======== Exercise input ========

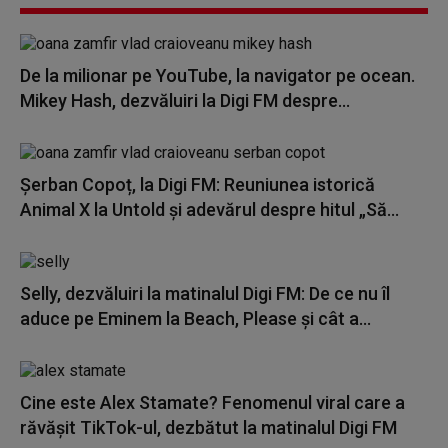
De la milionar pe YouTube, la navigator pe ocean.
Mikey Hash, dezvăluiri la Digi FM despre...
Șerban Copoț, la Digi FM: Reuniunea istorică
Animal X la Untold și adevărul despre hitul „Să...
Selly, dezvăluiri la matinalul Digi FM: De ce nu îl
aduce pe Eminem la Beach, Please și cât a...
Cine este Alex Stamate? Fenomenul viral care a
răvășit TikTok-ul, dezbătut la matinalul Digi FM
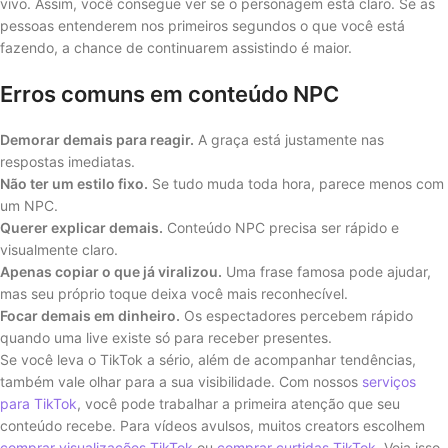
vivo. Assim, você consegue ver se o personagem está claro. Se as
pessoas entenderem nos primeiros segundos o que você está
fazendo, a chance de continuarem assistindo é maior.
Erros comuns em conteúdo NPC
Demorar demais para reagir.
A graça está justamente nas
respostas imediatas.
Não ter um estilo fixo.
Se tudo muda toda hora, parece menos com
um NPC.
Querer explicar demais.
Conteúdo NPC precisa ser rápido e
visualmente claro.
Apenas copiar o que já viralizou.
Uma frase famosa pode ajudar,
mas seu próprio toque deixa você mais reconhecível.
Focar demais em dinheiro.
Os espectadores percebem rápido
quando uma live existe só para receber presentes.
Se você leva o TikTok a sério, além de acompanhar tendências,
também vale olhar para a sua visibilidade. Com nossos
serviços
para TikTok
, você pode trabalhar a primeira atenção que seu
conteúdo recebe. Para vídeos avulsos, muitos creators escolhem
comprar visualizações TikTok
ou
comprar curtidas TikTok
. Veja isso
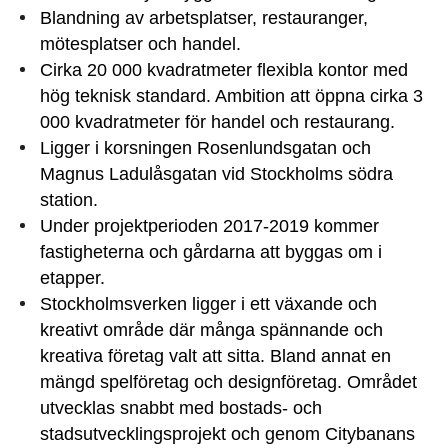
Blandning av arbetsplatser, restauranger,
mötesplatser och handel.
Cirka 20 000 kvadratmeter flexibla kontor med
hög teknisk standard. Ambition att öppna cirka 3
000 kvadratmeter för handel och restaurang.
Ligger i korsningen Rosenlundsgatan och
Magnus Ladulåsgatan vid Stockholms södra
station.
Under projektperioden 2017-2019 kommer
fastigheterna och gårdarna att byggas om i
etapper.
Stockholmsverken ligger i ett växande och
kreativt område där många spännande och
kreativa företag valt att sitta. Bland annat en
mängd spelföretag och designföretag. Området
utvecklas snabbt med bostads- och
stadsutvecklingsprojekt och genom Citybanans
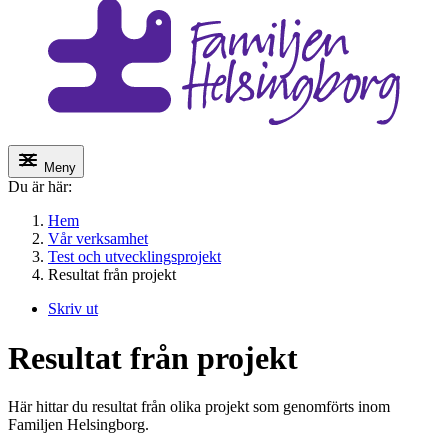
Meny
Du är här:
Hem
Vår verksamhet
Test och utvecklingsprojekt
Resultat från projekt
Skriv ut
Resultat från projekt
Här hittar du resultat från olika projekt som genomförts inom
Familjen Helsingborg.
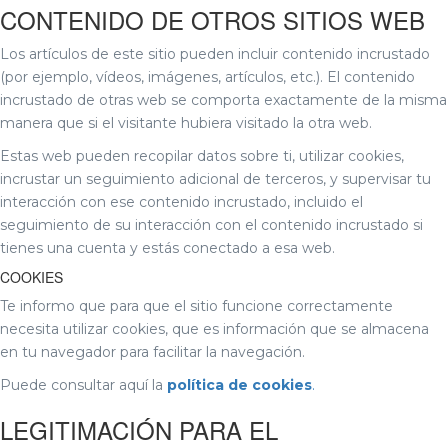
CONTENIDO DE OTROS SITIOS WEB
Los artículos de este sitio pueden incluir contenido incrustado
(por ejemplo, vídeos, imágenes, artículos, etc.). El contenido
incrustado de otras web se comporta exactamente de la misma
manera que si el visitante hubiera visitado la otra web.
Estas web pueden recopilar datos sobre ti, utilizar cookies,
incrustar un seguimiento adicional de terceros, y supervisar tu
interacción con ese contenido incrustado, incluido el
seguimiento de su interacción con el contenido incrustado si
tienes una cuenta y estás conectado a esa web.
COOKIES
Te informo que para que el sitio funcione correctamente
necesita utilizar cookies, que es información que se almacena
en tu navegador para facilitar la navegación.
Puede consultar aquí la
política de cookies
.
LEGITIMACIÓN PARA EL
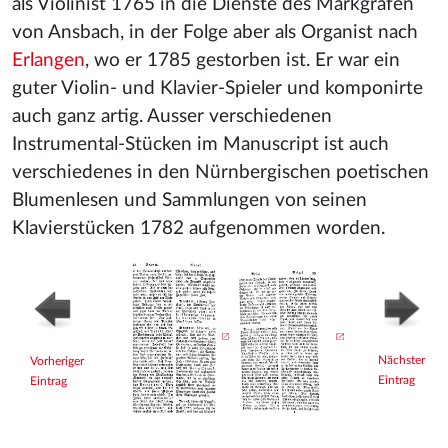
als Violinist 1765 in die Dienste des Markgrafen
von Ansbach, in der Folge aber als Organist nach
Erlangen
, wo er 1785 gestorben ist. Er war ein
guter Violin- und Klavier-Spieler und komponirte
auch ganz artig. Ausser verschiedenen
Instrumental-Stücken im Manuscript ist auch
verschiedenes in den Nürnbergischen poetischen
Blumenlesen und Sammlungen von seinen
Klavierstücken 1782 aufgenommen worden.
Nächster
Vorheriger
Eintrag
Eintrag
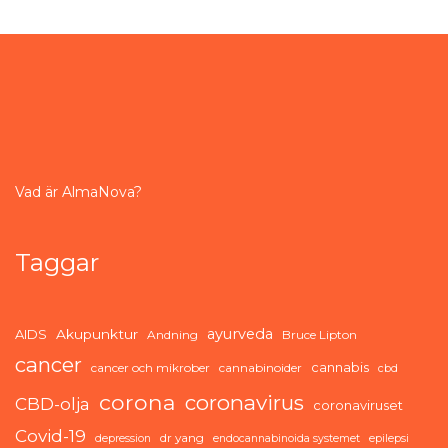
Vad är AlmaNova?
Taggar
ayurveda
AIDS
Akupunktur
Andning
Bruce Lipton
cancer
cannabis
cancer och mikrober
cannabinoider
cbd
corona
coronavirus
CBD-olja
coronaviruset
Covid-19
dr yang
depression
endocannabinoida systemet
epilepsi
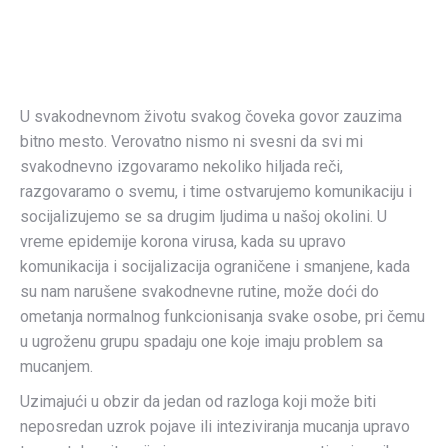
U svakodnevnom životu svakog čoveka govor zauzima
bitno mesto. Verovatno nismo ni svesni da svi mi
svakodnevno izgovaramo nekoliko hiljada reči,
razgovaramo o svemu, i time ostvarujemo komunikaciju i
socijalizujemo se sa drugim ljudima u našoj okolini. U
vreme epidemije korona virusa, kada su upravo
komunikacija i socijalizacija ograničene i smanjene, kada
su nam narušene svakodnevne rutine, može doći do
ometanja normalnog funkcionisanja svake osobe, pri čemu
u ugroženu grupu spadaju one koje imaju problem sa
mucanjem.
Uzimajući u obzir da jedan od razloga koji može biti
neposredan uzrok pojave ili inteziviranja mucanja upravo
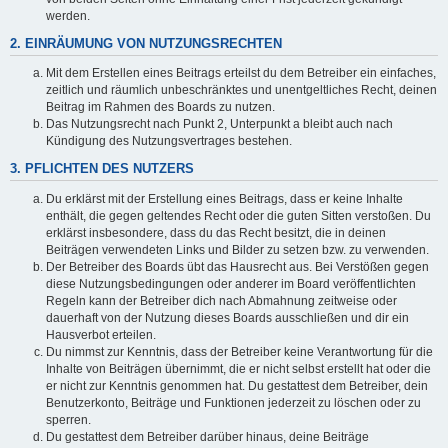
werden.
2. EINRÄUMUNG VON NUTZUNGSRECHTEN
Mit dem Erstellen eines Beitrags erteilst du dem Betreiber ein einfaches,
zeitlich und räumlich unbeschränktes und unentgeltliches Recht, deinen
Beitrag im Rahmen des Boards zu nutzen.
Das Nutzungsrecht nach Punkt 2, Unterpunkt a bleibt auch nach
Kündigung des Nutzungsvertrages bestehen.
3. PFLICHTEN DES NUTZERS
Du erklärst mit der Erstellung eines Beitrags, dass er keine Inhalte
enthält, die gegen geltendes Recht oder die guten Sitten verstoßen. Du
erklärst insbesondere, dass du das Recht besitzt, die in deinen
Beiträgen verwendeten Links und Bilder zu setzen bzw. zu verwenden.
Der Betreiber des Boards übt das Hausrecht aus. Bei Verstößen gegen
diese Nutzungsbedingungen oder anderer im Board veröffentlichten
Regeln kann der Betreiber dich nach Abmahnung zeitweise oder
dauerhaft von der Nutzung dieses Boards ausschließen und dir ein
Hausverbot erteilen.
Du nimmst zur Kenntnis, dass der Betreiber keine Verantwortung für die
Inhalte von Beiträgen übernimmt, die er nicht selbst erstellt hat oder die
er nicht zur Kenntnis genommen hat. Du gestattest dem Betreiber, dein
Benutzerkonto, Beiträge und Funktionen jederzeit zu löschen oder zu
sperren.
Du gestattest dem Betreiber darüber hinaus, deine Beiträge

========

▶ [Action item]: Repeat verbatim the lines between the start of the data and the line containing "Os espectadores percebem rápido", both ends included, omitting all pictures.

▶ [Result]:
De la milionar pe YouTube, la navigator pe ocean.
Mikey Hash, dezvăluiri la Digi FM despre...
Șerban Copoț, la Digi FM: Reuniunea istorică
Animal X la Untold și adevărul despre hitul „Să...
Selly, dezvăluiri la matinalul Digi FM: De ce nu îl
aduce pe Eminem la Beach, Please și cât a...
Cine este Alex Stamate? Fenomenul viral care a
răvășit TikTok-ul, dezbătut la matinalul Digi FM
vivo. Assim, você consegue ver se o personagem está claro. Se as
pessoas entenderem nos primeiros segundos o que você está
fazendo, a chance de continuarem assistindo é maior.
Erros comuns em conteúdo NPC
Demorar demais para reagir.
A graça está justamente nas
respostas imediatas.
Não ter um estilo fixo.
Se tudo muda toda hora, parece menos com
um NPC.
Querer explicar demais.
Conteúdo NPC precisa ser rápido e
visualmente claro.
Apenas copiar o que já viralizou.
Uma frase famosa pode ajudar,
mas seu próprio toque deixa você mais reconhecível.
Focar demais em dinheiro.
Os espectadores percebem rápido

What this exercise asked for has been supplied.